Back in Amirim, Chen cooks a great dinner of fried black rice noodles, which is a first even for an Asian foodophile like me. We eat it together with the leftovers from last night's dinner, and I have a Leffe Blond with it. Belgian beers appear to be hugely popular in Israel, you can get them in almost every small supermarket. Usually they cost around 3-5€ for a small bottle.
In the morning, we set out for the Golan Heights. We pass an Arab Christian village named Jish. I don't bother asking why these particular Arabs are Christian now, it would probably confuse me even further. Chen says the village is highly unusual in that many of its inhabitants serve in the Israeli Army, despite the fact that Arabs are exempt from the military draft. He tells me that Circassians, an independent Muslim group, serve the Army as well, just as Bedouins and Druze people. The idea I had in my mind of the Israeli
Army as the defender of the Jewish people is shattered by this.
We drive through an industrial area, which looks rather ramshackle from the outside, but in fact it houses multiple ultramodern wineries and dairies. We stop at one shop and buy yoghurt ice cream made of goat milk. Sounds weird, but tastes great.
We make our way to the Tel Dan Nature Reserve, where we embark on a nice little hike counter-clockwise around and through the Reserve. We see bubbling streams feeding into the running Dan river, ancient olive and lotus jujube trees with grotesque-looking crooked branches, and, unexpectedly for me, the ruined ancient city of Dan. The ruins are surrounded by a massive wall, built during the Israelite period, in which the First Temple was built. Probably most impressive is the cobbled square in front of the city itself. It just looks like it could be bustling with activity any minute.
For lunch, we drive up 1165m-high Mt Bental, from which you get the best views on the dimilitarized zone and Syria, including the Syrian ghost town of Quneitra, which was destroyed in the 1967 war by Israel. You can still see the deep trenches
scarring the beautiful green countryside. Far off into the distance one can see Damascus, a mere 60km away.

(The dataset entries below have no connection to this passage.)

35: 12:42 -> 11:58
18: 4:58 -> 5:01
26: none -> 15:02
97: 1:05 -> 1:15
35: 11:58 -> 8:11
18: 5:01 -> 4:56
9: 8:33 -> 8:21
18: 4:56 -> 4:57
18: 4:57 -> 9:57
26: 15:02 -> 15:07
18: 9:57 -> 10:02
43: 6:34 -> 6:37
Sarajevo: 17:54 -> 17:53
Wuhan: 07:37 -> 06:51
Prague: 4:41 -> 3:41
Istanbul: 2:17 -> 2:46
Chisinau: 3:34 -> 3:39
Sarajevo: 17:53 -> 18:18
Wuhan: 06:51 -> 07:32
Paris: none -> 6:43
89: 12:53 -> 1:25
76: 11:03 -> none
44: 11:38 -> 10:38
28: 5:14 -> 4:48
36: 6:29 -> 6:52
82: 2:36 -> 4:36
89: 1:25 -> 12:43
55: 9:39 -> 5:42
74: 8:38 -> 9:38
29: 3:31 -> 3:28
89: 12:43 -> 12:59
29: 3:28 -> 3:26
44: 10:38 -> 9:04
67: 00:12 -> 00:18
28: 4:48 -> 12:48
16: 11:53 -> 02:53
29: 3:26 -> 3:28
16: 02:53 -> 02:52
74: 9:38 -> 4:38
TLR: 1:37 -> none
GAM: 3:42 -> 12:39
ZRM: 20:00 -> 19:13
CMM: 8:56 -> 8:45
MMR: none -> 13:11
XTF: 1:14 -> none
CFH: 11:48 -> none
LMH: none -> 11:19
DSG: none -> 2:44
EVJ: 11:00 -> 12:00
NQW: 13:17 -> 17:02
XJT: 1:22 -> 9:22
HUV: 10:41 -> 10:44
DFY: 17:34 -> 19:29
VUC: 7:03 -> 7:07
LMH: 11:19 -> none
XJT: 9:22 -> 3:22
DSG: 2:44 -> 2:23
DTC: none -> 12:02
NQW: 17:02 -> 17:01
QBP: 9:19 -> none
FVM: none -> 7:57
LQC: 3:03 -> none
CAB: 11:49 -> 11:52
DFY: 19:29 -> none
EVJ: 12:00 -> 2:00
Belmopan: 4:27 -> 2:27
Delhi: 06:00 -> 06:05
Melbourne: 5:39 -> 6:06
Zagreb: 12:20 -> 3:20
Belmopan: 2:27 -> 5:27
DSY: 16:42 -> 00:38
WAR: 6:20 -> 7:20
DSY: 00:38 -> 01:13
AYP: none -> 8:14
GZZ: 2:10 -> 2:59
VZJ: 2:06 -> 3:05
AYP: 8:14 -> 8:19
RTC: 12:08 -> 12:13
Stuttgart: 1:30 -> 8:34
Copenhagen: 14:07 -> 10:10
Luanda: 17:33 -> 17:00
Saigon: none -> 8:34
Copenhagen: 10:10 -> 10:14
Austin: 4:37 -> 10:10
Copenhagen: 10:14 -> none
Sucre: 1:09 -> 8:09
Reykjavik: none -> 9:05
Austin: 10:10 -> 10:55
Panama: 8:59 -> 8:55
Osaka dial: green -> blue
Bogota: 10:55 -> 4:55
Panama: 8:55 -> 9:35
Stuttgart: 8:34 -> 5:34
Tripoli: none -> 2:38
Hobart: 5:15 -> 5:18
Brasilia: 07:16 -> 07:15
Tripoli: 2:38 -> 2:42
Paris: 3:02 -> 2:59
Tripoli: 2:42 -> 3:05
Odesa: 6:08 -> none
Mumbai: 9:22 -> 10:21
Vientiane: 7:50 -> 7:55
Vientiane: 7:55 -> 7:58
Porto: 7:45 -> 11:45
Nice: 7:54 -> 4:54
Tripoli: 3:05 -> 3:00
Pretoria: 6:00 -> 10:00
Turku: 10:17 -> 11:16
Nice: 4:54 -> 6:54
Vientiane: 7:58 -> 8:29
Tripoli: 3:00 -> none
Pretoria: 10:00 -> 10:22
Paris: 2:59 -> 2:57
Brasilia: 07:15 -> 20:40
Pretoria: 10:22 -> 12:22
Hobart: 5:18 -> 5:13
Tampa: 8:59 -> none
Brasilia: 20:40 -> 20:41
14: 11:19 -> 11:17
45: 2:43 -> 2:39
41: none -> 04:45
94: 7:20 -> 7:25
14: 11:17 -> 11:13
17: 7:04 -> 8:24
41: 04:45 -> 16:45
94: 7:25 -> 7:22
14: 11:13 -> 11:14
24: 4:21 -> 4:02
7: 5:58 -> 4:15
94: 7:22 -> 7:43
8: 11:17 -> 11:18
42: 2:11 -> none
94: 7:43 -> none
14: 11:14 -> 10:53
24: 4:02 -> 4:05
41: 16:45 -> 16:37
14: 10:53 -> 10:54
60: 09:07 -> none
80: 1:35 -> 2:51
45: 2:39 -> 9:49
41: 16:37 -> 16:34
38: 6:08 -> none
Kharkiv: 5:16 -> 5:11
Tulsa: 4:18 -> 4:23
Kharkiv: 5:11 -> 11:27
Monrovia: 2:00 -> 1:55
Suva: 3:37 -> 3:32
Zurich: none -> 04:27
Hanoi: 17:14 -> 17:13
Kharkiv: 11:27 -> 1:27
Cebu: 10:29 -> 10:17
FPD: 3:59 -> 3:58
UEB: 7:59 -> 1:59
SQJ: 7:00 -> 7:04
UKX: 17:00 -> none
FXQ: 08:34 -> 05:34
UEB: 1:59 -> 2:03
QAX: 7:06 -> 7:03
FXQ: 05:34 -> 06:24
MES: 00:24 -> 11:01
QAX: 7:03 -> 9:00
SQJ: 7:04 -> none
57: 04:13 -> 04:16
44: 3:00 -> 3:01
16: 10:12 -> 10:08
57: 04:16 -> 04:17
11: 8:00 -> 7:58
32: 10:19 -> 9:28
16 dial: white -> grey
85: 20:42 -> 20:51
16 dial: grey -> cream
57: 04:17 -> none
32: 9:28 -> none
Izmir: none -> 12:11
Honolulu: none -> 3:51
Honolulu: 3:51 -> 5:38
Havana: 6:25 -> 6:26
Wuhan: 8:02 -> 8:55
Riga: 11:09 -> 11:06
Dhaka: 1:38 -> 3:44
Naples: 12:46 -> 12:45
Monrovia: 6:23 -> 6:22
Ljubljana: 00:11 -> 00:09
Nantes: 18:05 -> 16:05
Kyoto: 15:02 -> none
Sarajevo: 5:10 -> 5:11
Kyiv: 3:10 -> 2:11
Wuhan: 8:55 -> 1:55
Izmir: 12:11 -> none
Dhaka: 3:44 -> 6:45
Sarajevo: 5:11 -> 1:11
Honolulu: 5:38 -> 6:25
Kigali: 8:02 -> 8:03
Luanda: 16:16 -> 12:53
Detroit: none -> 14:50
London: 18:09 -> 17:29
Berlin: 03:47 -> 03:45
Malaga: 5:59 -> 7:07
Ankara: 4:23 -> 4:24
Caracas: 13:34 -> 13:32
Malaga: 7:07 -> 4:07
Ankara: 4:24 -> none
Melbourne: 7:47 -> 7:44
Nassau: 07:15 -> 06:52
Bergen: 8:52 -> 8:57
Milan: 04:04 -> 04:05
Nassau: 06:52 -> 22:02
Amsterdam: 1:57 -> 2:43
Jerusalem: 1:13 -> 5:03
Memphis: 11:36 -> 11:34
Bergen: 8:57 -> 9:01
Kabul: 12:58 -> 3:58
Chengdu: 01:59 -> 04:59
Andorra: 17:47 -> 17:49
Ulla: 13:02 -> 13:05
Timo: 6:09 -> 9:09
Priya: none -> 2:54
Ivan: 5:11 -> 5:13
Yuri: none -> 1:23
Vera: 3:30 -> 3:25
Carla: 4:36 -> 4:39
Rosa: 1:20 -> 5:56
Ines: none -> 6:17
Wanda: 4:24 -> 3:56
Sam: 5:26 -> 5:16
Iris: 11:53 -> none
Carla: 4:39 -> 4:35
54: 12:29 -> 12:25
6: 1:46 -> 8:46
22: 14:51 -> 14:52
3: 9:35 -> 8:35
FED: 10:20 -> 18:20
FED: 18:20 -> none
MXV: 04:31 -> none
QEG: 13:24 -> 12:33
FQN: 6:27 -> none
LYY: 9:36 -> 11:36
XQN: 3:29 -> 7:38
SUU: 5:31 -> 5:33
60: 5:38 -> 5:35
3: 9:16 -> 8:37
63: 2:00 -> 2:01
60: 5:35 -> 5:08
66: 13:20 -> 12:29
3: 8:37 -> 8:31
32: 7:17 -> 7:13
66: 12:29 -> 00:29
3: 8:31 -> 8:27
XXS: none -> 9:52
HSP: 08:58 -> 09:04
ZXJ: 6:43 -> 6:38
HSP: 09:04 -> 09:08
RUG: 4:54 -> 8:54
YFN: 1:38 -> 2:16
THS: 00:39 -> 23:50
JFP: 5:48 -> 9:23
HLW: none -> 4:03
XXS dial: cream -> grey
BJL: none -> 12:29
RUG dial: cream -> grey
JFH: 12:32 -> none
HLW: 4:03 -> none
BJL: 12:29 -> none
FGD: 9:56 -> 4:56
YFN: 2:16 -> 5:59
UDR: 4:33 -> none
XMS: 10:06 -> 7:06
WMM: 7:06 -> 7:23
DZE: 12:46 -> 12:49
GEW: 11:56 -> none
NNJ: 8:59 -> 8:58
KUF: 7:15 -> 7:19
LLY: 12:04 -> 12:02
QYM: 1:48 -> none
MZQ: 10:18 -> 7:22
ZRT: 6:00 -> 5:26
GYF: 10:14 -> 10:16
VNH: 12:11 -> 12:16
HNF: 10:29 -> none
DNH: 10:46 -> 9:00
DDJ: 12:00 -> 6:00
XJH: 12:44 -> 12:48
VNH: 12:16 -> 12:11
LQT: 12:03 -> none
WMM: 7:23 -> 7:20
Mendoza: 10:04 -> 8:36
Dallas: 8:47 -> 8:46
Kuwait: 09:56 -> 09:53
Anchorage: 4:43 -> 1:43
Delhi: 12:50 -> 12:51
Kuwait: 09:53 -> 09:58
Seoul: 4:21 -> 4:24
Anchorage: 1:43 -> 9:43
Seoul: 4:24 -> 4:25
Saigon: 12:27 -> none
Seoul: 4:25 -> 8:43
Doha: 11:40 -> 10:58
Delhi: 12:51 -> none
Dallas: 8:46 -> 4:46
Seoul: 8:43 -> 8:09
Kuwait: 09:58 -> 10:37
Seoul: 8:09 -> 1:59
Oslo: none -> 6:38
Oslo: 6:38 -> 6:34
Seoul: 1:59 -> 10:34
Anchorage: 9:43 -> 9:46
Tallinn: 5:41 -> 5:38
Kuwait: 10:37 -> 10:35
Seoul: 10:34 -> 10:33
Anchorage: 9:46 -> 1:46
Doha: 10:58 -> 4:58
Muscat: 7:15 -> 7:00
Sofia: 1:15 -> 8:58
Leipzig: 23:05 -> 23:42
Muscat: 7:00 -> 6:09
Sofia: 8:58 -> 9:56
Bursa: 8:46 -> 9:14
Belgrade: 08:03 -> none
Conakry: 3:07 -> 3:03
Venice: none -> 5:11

The mount is dominated by Israeli soldiers, who are explained the history and strategic location of the area by their captain. They look tired but still attentive, given the historical significance of the Golan Heights. I feel uneasy seeing all those young, aggressive-looking spring chickens carrying rifles, eager to shoot and kill whenever they are told to. How would they know themselves? Give them guns when they're still wet behind the ears, they won't question anything.
There's a nice little coffee bar, amusingly called 'Coffee Annan' (annan means cloud inHebrew), on the top of the mountain. We eat a great lunch there and have some really good coffee with it. For dessert, I buy a slice of cheesecake, at 24 shekels the most expensive piece of cake I've ever bought in my whole fucking life. Tear. At least it's a damn good cheesecake.
My next stop is Tiberias, and Chen offered to drive me there. We make one last little stop in Katzrin, the only town in the Golan Heights. We visit a little olive oil factory and shop,
and I briefly chat to the saleslady. She proudly announces that she's a second-generation Golani, that she and her mother were born in Katzrin. The town doesn't look like much, plus it will be evacuated eventually when the Golan Heights are returned to Syria, so I'm not too impressed. (Yeah, I know, it's still highly unlikely that this will happen anytime soon, but you never know)
As we descend on sea level, it's just in time to see the sunset over Kinneret, the Sea of Galilee, See Genesareth, or whatever you want to call it. The gentle light beautifully illuminates the lake, and I realize that this might be an ideal way to end this entry. So there you have it.